Downtown has always been wonderful for cheaper minimum bet tables and super fast waitress service at them. But recently some multi-millionaire has poured a fuck ton of dollar into the area, turning it into a kind of polished, Stepford Wives' proto-Williamsburg. Artisanal doughnut shops and markets aside, the top of Fremont Street has both dive bars and hip drinking spots lining both sides of the road - We hit up the Griffin (a dive bar in what looks like a monastry wine cellar) and had a wonderful time drinking slightly overpriced Olympias. 

And you can't miss the Container Park, a shopping and dining center made of (you guessed it) shipping containers, with a kids' park in the middle that hosts open air movie nights and has a giant fire-breathing metallic praying mantis procured from Burning Man at it's entrance. It makes Boxpark look like the dodgy extension with the leaky corrugated PVC roof that you had on your first student house. And in it are some super solid places to eat. 

Pinches Tacos dishes up some simple but effective Mexican food - their pescado taco interfaces super fresh crisply battered fish with an equally fresh crunchy slaw; well marinated asada is rich, soft hunks of beef with fresh onion chunks, coriander and a punchy green tomatillo salsa throwing just enough heat; and the best of the trio, the slow broiled Al Pastor, a flavour-packed soft saucy spicy pork with a pert salsa - all in supple, chewy, and freshly made tortillas. Decent.      

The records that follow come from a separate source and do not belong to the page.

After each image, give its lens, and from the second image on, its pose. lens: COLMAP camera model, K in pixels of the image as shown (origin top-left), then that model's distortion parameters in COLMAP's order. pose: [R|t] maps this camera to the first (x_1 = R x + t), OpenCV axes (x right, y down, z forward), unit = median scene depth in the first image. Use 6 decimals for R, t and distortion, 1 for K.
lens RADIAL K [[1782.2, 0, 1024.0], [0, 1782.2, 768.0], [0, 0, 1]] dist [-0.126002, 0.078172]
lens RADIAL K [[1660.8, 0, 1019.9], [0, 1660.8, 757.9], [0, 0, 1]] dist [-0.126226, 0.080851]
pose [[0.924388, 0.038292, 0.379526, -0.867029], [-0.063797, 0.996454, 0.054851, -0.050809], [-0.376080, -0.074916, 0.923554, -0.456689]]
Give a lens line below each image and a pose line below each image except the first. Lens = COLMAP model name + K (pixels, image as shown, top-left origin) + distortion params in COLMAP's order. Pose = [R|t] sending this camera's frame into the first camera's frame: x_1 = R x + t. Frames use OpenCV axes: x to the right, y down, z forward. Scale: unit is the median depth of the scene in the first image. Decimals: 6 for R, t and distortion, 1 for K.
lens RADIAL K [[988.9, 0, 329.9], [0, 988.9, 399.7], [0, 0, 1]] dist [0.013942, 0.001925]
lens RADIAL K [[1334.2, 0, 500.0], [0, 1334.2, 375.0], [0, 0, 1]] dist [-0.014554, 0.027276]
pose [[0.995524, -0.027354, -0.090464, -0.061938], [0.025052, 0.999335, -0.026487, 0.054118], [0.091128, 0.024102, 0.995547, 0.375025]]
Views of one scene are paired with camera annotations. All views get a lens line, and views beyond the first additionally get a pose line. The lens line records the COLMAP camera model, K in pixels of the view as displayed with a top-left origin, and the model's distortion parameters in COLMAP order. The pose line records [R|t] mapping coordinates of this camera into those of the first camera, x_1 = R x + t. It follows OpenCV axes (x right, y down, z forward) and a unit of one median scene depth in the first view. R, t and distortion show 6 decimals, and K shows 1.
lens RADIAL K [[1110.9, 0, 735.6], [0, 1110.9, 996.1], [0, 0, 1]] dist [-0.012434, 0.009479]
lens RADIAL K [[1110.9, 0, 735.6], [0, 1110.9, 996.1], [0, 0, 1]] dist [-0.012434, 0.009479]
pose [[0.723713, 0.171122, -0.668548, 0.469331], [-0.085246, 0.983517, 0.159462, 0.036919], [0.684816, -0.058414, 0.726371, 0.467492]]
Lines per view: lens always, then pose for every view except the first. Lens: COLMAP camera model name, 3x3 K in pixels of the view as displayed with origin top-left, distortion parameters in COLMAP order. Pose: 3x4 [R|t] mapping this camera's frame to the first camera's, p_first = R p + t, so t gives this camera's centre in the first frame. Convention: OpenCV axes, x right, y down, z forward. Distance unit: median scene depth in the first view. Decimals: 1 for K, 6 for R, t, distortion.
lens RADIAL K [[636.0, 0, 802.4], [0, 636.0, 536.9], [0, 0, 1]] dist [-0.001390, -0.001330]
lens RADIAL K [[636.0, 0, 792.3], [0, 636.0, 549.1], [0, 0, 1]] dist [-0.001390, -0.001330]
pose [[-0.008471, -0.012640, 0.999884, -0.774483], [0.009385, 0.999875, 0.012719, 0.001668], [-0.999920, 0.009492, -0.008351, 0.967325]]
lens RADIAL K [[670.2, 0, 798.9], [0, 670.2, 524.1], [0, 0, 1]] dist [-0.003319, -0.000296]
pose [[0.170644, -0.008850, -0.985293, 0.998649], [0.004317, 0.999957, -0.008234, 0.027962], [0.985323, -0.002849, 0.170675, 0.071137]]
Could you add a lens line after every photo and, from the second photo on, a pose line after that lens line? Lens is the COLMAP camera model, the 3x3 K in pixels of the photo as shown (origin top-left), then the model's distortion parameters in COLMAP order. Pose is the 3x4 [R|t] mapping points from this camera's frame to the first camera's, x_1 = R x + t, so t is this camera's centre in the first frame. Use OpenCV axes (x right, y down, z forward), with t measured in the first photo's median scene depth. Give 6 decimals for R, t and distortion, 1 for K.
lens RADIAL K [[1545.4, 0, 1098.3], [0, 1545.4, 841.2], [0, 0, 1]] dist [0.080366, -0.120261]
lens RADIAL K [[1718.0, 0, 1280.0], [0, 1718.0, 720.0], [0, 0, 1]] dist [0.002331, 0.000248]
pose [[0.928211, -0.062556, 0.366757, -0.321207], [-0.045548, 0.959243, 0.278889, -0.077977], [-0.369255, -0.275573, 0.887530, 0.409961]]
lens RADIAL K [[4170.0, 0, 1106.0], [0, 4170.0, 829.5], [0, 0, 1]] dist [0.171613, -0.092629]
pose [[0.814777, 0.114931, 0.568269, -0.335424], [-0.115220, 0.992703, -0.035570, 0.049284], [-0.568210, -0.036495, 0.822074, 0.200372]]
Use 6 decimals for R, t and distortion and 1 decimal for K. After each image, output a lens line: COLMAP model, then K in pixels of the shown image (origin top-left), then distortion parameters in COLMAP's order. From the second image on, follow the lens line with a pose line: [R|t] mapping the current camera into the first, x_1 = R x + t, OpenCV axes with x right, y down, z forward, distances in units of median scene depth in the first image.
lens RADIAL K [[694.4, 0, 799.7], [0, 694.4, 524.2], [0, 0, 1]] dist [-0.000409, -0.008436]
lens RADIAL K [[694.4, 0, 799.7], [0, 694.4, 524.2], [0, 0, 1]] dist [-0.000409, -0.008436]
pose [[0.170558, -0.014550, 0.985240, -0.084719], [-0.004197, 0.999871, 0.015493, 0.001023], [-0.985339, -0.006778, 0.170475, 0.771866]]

Big Ern's have turned a couple of containers into a proper unassuming little barbecue shack, complete with wooden fixins and a dude with a deep, booming Southern drawl delivering the food. Now, the more barbecue you eat in the UK (and the longer it has been since you've had it in the States), the more you believe that what you are eating is true American barbecue. A nanosecond after the Big Ern's brisket had brushed our tongues we realised that such thinking is fucking delusional - it was moist, pull-apart soft with a great flavour and rich, intense bark. It kicked the shit out of pretty much most  of the stuff you get in London. And it wasn't even Ern's best offering, the meat on the ribs clung on just enough before succumbing to little coaxing and was bang on, with great bark and a super smokey sweetness. Makes us think we should save all our barbecue eating for future holidays.